During the three months following passage of the tax bill, the average American saw a $6.21 increase in average weekly earnings. Assuming 12 weeks of work during the three months following passage of the corporate tax cuts, this equates to a $75 increase.
Assuming a full 52 weeks of work, the $6.21 increase in weekly earnings would result in a $323 annual increase, nowhere near the minimum $4,000 promised and $9,000 potential annual increases projected by President Trump and Speaker Ryan if significant cuts were made to corporate tax rates.
Unless something drastically changes, it seems that Americans are going to have to settle for much less than the $4,000 to $9,000 projected wage increases. An extra $322 a year isn’t going to do much to pay down the $1 trillion in additional debt they are projected to take on as a result of the tax cuts.
Yet, a key part of the argument for the recently passed corporate tax cuts and more than a trillion dollars in debt was the substantial wage hike promised by the president’s Council of Economic Advisers (CEA).
From a document titled, “Corporate Tax Reform and Wages: Theory and Evidence,” on the White House’s website:
“Reducing the statutory federal corporate tax rate from 35 to 20 percent would, the analysis below suggests, increase average household income in the United States by, very conservatively, $4,000 annually.”
The document goes on to say:
“When we use the more optimistic estimates from the literature, wage boosts are over $9,000 for the average U.S. household.”
No less than Speaker Ryan’s website trumpeted the Council of Economic Advisers report claiming that on average, the proposed corporate tax cuts would result in at least a $4,000 annual increase in wages.
Now, some supporters of the tax bill may say this analysis is unfair because it is too early for the effects of the tax bill to show up in wages. By that logic, they also shouldn’t take credit for reported employment growth increases.
Still others may point to the $1,000 bonuses announced by some companies shortly after passage of the tax bill. First, that is significantly less than the promised $4,000 to $9,000. Second, these are not wage increases; these are one-time bonuses.
Will companies pay them again, and if so when? Third, the $1,000 represents a fraction of the estimated potential company tax savings.
Using 2016 net income, 2016 effective tax rates, the new 21-percent corporate tax rate and company bonuses, we estimated company bonuses as a percentage of a number of company’s potential tax savings. The results: In many cases, the bonuses represent a mere pittance of the possible tax savings.

== COLLECTED MATERIAL ==
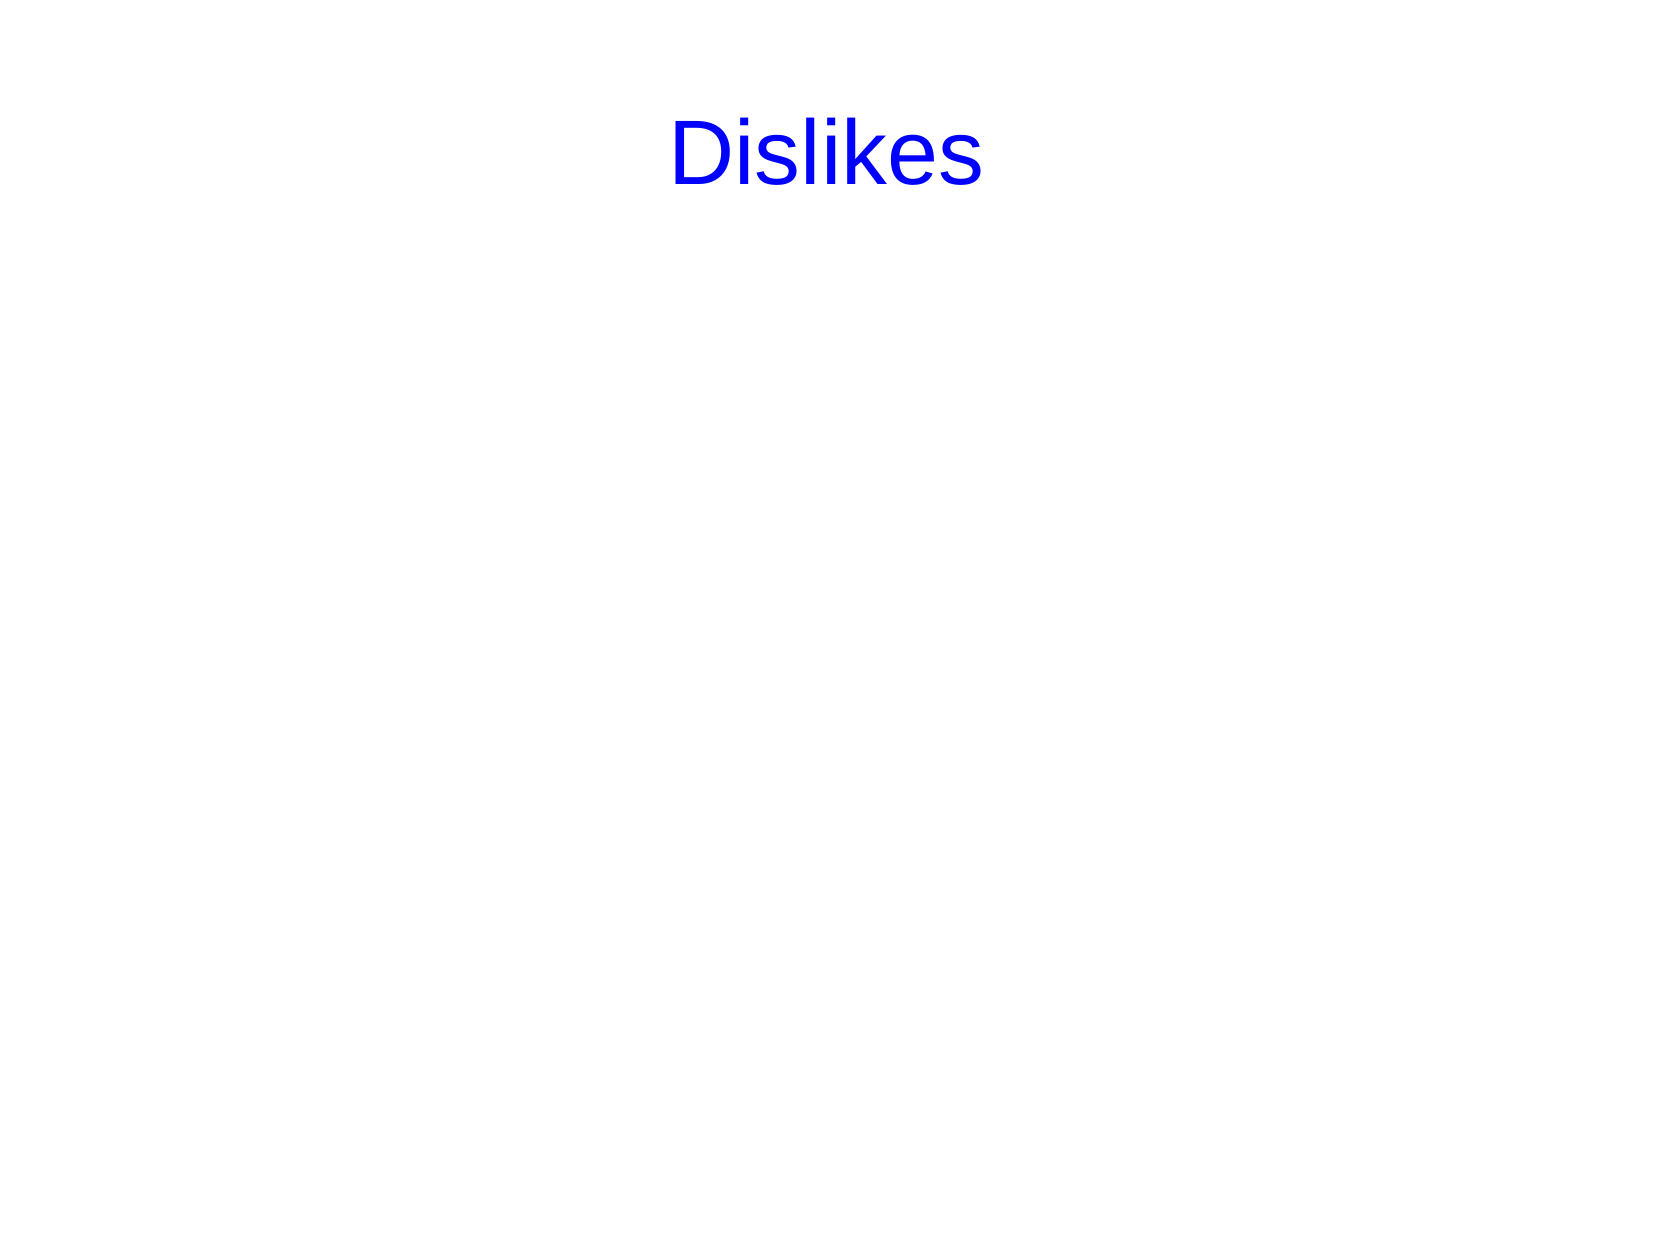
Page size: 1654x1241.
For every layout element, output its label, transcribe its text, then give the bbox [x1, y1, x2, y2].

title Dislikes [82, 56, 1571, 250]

== THE REQUEST ==
Transcribe word for word the stretch of the tax-cut wage passage from "From a document" through "increase in wages.".

== EXERCISE RESULT ==
From a document titled, “Corporate Tax Reform and Wages: Theory and Evidence,” on the White House’s website:
“Reducing the statutory federal corporate tax rate from 35 to 20 percent would, the analysis below suggests, increase average household income in the United States by, very conservatively, $4,000 annually.”
The document goes on to say:
“When we use the more optimistic estimates from the literature, wage boosts are over $9,000 for the average U.S. household.”
No less than Speaker Ryan’s website trumpeted the Council of Economic Advisers report claiming that on average, the proposed corporate tax cuts would result in at least a $4,000 annual increase in wages.